Originally Posted By: rabbit
Cyanoacrylate gel has been known (to me) to work. It has been known (to others) not to. Low temp solder and flux paste probably better; maybe Swif 95. Either way you need some sort of steel round bar for a caul or negative of the shim you're trying to hold in there (Mike Orlen uses round transfer punches which come in sets and provide a selection of diameters to suit). Need a C or bar clamp. Need a heat source if you solder. Need everything clean and degreased whatever you do. I don't think a little "tooth" accomplished with sandpaper on the back side of the shim hurts. Maybe you need water in the barrels or a wet rag on the bottom rib if you solder it. Need to make sure you're not putting more shim in there than you need.

jack


Jack is spot on, as far as he took it. I'd only disagree with his last sentence. If you're gonna do it with solder and steel then you're going to have to apply a too-thick shim and remove the excess in order to get the wedge shape you need. If the barrels are off face they need to be set up and back. This means that after achieving a good fit you will have removed most of the added metal from the bottom half of the hook. Your shim will taper from maximum thickness at the top to a minimum at the bottom.

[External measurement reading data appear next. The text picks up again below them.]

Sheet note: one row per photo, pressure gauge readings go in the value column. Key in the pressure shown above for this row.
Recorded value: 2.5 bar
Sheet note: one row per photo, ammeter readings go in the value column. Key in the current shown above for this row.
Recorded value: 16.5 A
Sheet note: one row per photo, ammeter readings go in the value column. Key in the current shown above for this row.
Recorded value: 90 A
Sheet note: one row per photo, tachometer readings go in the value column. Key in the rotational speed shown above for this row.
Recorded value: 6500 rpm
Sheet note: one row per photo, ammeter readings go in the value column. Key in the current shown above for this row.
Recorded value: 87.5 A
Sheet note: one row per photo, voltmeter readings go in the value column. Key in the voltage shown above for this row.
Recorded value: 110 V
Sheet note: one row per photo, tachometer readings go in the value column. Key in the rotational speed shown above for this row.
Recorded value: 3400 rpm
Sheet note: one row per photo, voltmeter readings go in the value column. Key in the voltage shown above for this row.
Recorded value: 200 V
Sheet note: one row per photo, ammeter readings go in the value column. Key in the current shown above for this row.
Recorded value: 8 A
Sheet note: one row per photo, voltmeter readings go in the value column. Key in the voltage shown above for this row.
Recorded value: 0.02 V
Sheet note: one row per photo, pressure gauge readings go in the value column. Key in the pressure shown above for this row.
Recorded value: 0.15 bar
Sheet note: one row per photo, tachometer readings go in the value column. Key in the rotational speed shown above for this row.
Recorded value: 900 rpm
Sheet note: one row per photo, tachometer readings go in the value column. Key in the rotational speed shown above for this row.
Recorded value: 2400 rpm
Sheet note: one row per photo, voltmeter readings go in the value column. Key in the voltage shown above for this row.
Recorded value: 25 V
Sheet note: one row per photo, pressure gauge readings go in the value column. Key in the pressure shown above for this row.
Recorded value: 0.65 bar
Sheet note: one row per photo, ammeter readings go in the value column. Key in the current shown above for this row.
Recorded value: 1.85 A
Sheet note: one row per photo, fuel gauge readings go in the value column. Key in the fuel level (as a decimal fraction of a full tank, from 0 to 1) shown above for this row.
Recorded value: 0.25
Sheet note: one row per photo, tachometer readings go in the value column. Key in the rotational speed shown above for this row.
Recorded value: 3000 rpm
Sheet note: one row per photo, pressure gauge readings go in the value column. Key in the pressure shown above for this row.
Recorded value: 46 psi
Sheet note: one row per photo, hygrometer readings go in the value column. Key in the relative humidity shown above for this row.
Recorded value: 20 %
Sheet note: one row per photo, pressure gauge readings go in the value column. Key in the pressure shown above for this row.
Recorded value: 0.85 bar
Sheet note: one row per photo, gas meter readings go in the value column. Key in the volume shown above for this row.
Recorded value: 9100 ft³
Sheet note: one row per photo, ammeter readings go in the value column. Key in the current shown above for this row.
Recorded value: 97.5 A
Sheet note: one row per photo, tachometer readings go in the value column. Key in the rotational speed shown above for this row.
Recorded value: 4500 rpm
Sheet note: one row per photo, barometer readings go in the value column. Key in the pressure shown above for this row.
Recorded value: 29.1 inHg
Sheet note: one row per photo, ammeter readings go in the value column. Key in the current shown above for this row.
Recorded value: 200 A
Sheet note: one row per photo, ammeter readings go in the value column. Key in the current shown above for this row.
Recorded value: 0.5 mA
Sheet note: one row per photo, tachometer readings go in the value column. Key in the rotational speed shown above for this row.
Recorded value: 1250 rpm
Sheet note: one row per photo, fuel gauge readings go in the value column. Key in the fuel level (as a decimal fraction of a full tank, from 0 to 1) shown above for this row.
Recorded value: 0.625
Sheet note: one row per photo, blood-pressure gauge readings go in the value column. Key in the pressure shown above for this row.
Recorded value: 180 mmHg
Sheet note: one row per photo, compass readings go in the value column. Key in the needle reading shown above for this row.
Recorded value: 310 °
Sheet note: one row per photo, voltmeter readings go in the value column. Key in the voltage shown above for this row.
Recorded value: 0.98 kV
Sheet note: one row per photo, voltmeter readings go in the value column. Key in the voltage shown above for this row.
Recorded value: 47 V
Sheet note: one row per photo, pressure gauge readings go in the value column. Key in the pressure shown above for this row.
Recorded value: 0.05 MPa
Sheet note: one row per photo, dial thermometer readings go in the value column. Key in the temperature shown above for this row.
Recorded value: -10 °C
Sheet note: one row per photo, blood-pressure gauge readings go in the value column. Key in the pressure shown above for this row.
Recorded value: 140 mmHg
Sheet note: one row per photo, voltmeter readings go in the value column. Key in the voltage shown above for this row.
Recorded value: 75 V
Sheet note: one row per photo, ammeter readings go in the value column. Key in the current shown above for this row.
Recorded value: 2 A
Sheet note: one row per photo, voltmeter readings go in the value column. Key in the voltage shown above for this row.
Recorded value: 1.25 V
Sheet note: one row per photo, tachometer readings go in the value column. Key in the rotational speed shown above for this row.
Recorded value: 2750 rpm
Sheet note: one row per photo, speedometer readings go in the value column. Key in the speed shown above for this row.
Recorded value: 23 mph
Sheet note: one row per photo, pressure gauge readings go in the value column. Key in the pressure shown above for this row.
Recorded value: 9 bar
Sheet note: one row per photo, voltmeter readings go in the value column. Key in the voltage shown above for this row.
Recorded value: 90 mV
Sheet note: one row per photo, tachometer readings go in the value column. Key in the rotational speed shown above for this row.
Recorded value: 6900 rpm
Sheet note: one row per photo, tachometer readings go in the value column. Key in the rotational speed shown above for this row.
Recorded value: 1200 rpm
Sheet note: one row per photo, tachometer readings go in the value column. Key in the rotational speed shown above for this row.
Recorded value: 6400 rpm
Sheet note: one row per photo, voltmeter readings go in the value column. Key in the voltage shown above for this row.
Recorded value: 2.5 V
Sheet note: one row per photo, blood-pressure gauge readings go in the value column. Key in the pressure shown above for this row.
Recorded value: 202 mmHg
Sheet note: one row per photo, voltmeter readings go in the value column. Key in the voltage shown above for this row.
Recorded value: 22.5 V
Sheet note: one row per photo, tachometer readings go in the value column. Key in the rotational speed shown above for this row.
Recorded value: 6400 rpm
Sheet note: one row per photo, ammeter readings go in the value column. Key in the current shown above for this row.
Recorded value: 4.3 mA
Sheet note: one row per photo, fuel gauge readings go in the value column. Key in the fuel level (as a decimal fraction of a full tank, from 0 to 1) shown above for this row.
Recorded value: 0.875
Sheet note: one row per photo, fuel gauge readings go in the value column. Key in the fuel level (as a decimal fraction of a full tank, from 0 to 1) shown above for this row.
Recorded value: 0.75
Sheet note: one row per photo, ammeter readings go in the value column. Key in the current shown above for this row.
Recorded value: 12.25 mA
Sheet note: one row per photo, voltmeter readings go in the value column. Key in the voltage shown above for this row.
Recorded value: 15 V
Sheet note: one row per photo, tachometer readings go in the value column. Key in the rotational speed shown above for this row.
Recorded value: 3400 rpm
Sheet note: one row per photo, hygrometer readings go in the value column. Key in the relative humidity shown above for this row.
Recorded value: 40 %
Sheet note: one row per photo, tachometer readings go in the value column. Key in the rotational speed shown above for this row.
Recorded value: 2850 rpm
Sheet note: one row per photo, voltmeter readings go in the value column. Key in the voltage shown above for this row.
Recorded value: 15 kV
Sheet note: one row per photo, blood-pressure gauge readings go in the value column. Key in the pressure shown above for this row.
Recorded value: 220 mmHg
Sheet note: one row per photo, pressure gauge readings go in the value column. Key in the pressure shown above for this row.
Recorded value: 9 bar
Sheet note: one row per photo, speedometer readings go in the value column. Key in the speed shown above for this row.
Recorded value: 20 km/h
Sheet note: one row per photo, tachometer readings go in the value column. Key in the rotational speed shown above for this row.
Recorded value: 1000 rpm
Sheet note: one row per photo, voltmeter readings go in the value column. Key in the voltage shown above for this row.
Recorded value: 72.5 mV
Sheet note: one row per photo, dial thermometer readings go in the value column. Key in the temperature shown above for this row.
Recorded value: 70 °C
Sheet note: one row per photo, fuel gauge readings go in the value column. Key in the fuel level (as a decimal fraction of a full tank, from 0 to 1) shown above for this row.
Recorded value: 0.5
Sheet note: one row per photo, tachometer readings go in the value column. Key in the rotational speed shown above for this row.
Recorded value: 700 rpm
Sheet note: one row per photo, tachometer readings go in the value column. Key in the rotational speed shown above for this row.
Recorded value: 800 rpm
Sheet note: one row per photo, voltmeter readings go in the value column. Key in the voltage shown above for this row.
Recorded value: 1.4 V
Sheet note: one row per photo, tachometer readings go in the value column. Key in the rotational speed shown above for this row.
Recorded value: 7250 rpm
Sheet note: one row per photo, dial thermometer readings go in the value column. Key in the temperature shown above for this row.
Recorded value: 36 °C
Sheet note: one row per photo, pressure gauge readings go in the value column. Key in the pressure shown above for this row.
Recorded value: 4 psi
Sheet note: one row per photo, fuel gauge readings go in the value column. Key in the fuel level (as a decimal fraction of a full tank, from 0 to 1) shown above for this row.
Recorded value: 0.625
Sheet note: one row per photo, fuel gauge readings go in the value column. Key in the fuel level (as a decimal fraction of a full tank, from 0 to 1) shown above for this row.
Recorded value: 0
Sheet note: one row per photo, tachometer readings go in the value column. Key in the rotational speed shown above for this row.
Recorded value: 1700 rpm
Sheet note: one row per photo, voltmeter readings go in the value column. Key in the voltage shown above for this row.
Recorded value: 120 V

The soldering in of the shim is within the capability of anybody who's ever sweated a copper joint. I stuffed the barrels with wet paper towel (probably overkill), set the barrels up vertically in a vise, used acid flux and 50/50 solder and tinned the hook. Bent a piece of .010 feeler gauge around a mandrel (drill bit) until it took a nice curved set, cut a piece very slightly oversized, sanded it with a bit of 120 cloth, and clamped the shim in place with the mandrel and a vise grip. I applied a propane flame to the mandrel,shim and hook and soldered. Seems a little scary, but you're really applying the heat to a solid chunk of steel pretty far removed from the bottom rib. If you can solder one end of a copper T without affecting the other, you can do this. Once the shim is soldered in place, you've done no harm. At worst you've merely wasted your time if the hours of tedious smoking & stoning that follow don't produce the proper fit.